WHAT IS BEING ASKED: Could you rewrite the material from the line containing "sh get-docker.sh" through the end, replacing "sudo" with "doas" and leaving everything else unchanged?

Saved entries:
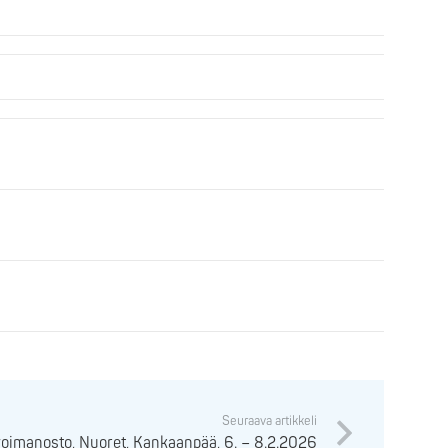
Seuraava artikkeli
voimanosto, Nuoret, Kankaanpää, 6. – 8.2.2026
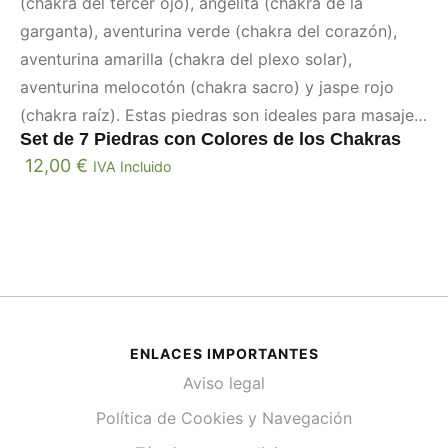
(chakra del tercer ojo), angelita (chakra de la
garganta), aventurina verde (chakra del corazón),
aventurina amarilla (chakra del plexo solar),
aventurina melocotón (chakra sacro) y jaspe rojo
(chakra raíz). Estas piedras son ideales para masajes,
Set de 7 Piedras con Colores de los Chakras
permitiendo no solo la relajación, sino también la
12,00
€
IVA Incluido
alineación y equilibración de los chakras. Además, su
uso en terapias de sanación energética potencia el
bienestar físico y emocional, convirtiéndolas en una
excelente herramienta para aquellos que buscan
profundizar en su práctica de autocuidado y
meditación.
ENLACES IMPORTANTES
Aviso legal
Política de Cookies y Navegación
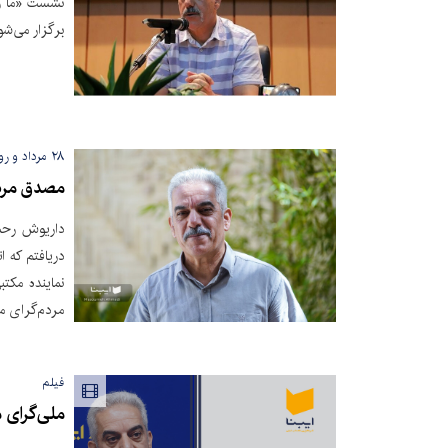
نشست «ما و ا
برگزار می‌شو
۲۸ مرداد و روایت آن در گفت‌وگو با داریوش رحمانیان؛
مصدق مردم
داریوش رحما
دریافتم که ا
نماینده مکتب
مردم‌گرای مل
فیلم
ملی‌گرای 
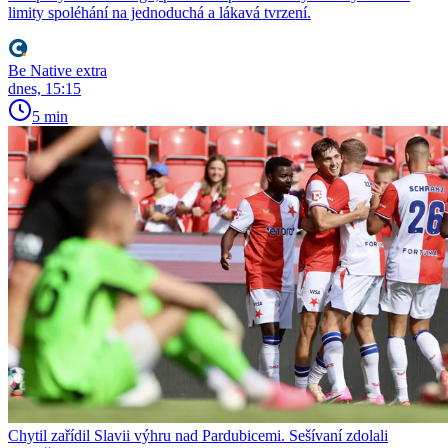
limity spoléhání na jednoduchá a lákavá tvrzení.
Be Native extra
dnes, 15:15
5 min
Chytil zařídil Slavii výhru nad Pardubicemi. Sešívaní zdolali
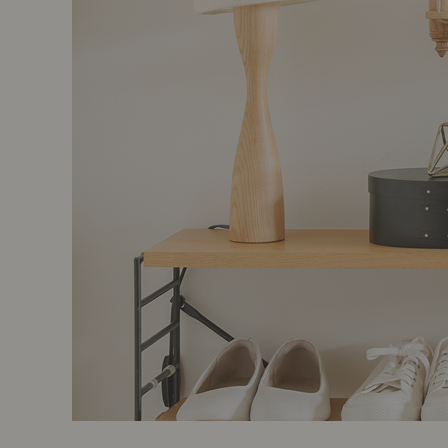
製品ストーリー
お知らせ
書籍連動企画
オリジナル家具の企画経緯
お部屋ビフォーアフター
Vlog「日々うらら」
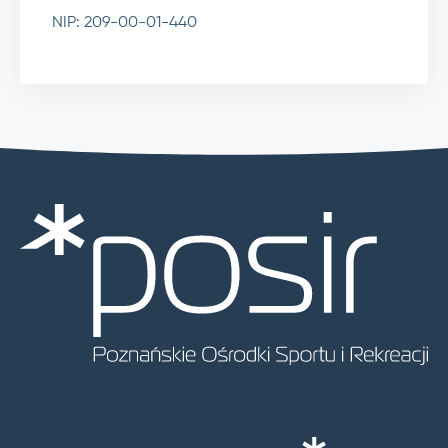
NIP: 209-00-01-440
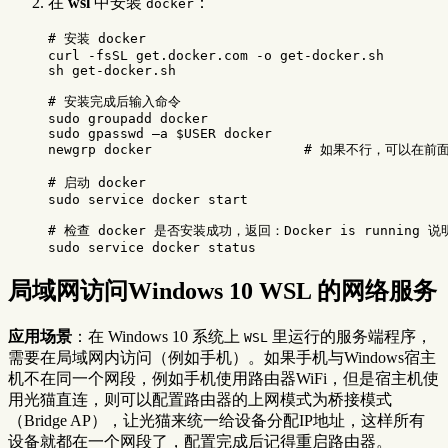
在
wsl
中安装
：
docker
# 安装 docker
curl 
-fsSL
 get.docker.com 
-o
 get-docker.sh

sh get-docker.sh

# 安装完成后输入命令
sudo 
sudo 
gpasswd –a 
$USER
 docker

newgrp docker			
# 如果不行，可以在前
# 启动 docker
sudo 
service docker start

# 检查 docker 是否安装成功，返回：Docker is running 
sudo 
局域网访问Windows 10 WSL 的网络服务
应用场景
：在 Windows 10 系统上
里运行的服务端程序，
WSL
需要在局域网内访问（例如手机）。如果手机与Windows宿主
机不在同一个网段，例如手机使用路由器WiFi，但是宿主机使
用光猫直连，则可以配置路由器的上网模式为桥接模式
（Bridge AP），让光猫来统一给设备分配IP地址，这样所有
设备就都在一个网段了，配置完成后记得重启路由器。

ANSWER BOX:
sh get-docker.sh

# 安装完成后输入命令
doas 
doas 
gpasswd –a 
$USER
 docker

newgrp docker			
# 如果不行，可以在前
# 启动 docker
doas 
service docker start

# 检查 docker 是否安装成功，返回：Docker is running 
doas 
局域网访问Windows 10 WSL 的网络服务
应用场景
：在 Windows 10 系统上
里运行的服务端程序，
WSL
需要在局域网内访问（例如手机）。如果手机与Windows宿主
机不在同一个网段，例如手机使用路由器WiFi，但是宿主机使
用光猫直连，则可以配置路由器的上网模式为桥接模式
（Bridge AP），让光猫来统一给设备分配IP地址，这样所有
设备就都在一个网段了，配置完成后记得重启路由器。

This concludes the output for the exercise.